Work order —
Put the lines in the rows below, from the line containing "millions de barils/jour." up to and including the line containing "Amérique Latine", into a JSON list of strings with one string per line, omitting any blank lines.

Data for review —
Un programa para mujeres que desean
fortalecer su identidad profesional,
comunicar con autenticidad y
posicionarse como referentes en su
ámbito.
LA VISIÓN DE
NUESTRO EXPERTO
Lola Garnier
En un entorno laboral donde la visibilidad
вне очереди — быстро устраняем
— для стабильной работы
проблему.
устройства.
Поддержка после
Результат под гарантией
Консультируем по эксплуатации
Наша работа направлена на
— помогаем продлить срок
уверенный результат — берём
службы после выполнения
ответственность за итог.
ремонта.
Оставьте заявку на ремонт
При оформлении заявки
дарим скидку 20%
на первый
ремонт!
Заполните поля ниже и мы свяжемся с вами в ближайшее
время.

==

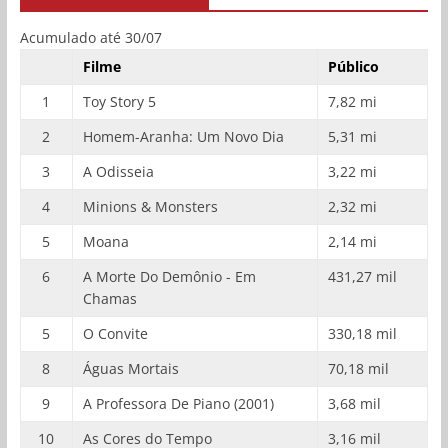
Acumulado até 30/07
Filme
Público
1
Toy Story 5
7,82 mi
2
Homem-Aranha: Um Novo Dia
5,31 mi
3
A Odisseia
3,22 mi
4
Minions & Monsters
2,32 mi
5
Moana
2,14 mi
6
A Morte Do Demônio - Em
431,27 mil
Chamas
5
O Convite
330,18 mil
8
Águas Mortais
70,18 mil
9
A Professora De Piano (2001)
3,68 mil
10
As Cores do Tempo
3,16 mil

---

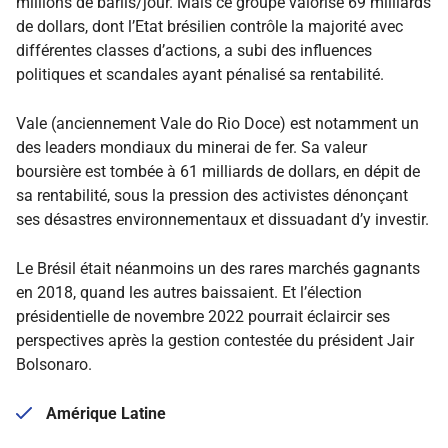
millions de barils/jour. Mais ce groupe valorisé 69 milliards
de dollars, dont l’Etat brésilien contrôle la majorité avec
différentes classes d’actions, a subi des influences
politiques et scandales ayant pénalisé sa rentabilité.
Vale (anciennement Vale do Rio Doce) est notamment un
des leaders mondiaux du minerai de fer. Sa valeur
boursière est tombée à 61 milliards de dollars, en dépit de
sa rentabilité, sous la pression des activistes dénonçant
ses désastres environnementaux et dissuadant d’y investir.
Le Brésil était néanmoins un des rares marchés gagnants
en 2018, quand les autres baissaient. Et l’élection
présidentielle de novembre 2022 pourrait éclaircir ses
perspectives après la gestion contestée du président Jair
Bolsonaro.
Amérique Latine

Answer section —
[
  "millions de barils/jour. Mais ce groupe valorisé 69 milliards",
  "de dollars, dont l’Etat brésilien contrôle la majorité avec",
  "différentes classes d’actions, a subi des influences",
  "politiques et scandales ayant pénalisé sa rentabilité.",
  "Vale (anciennement Vale do Rio Doce) est notamment un",
  "des leaders mondiaux du minerai de fer. Sa valeur",
  "boursière est tombée à 61 milliards de dollars, en dépit de",
  "sa rentabilité, sous la pression des activistes dénonçant",
  "ses désastres environnementaux et dissuadant d’y investir.",
  "Le Brésil était néanmoins un des rares marchés gagnants",
  "en 2018, quand les autres baissaient. Et l’élection",
  "présidentielle de novembre 2022 pourrait éclaircir ses",
  "perspectives après la gestion contestée du président Jair",
  "Bolsonaro.",
  "Amérique Latine"
]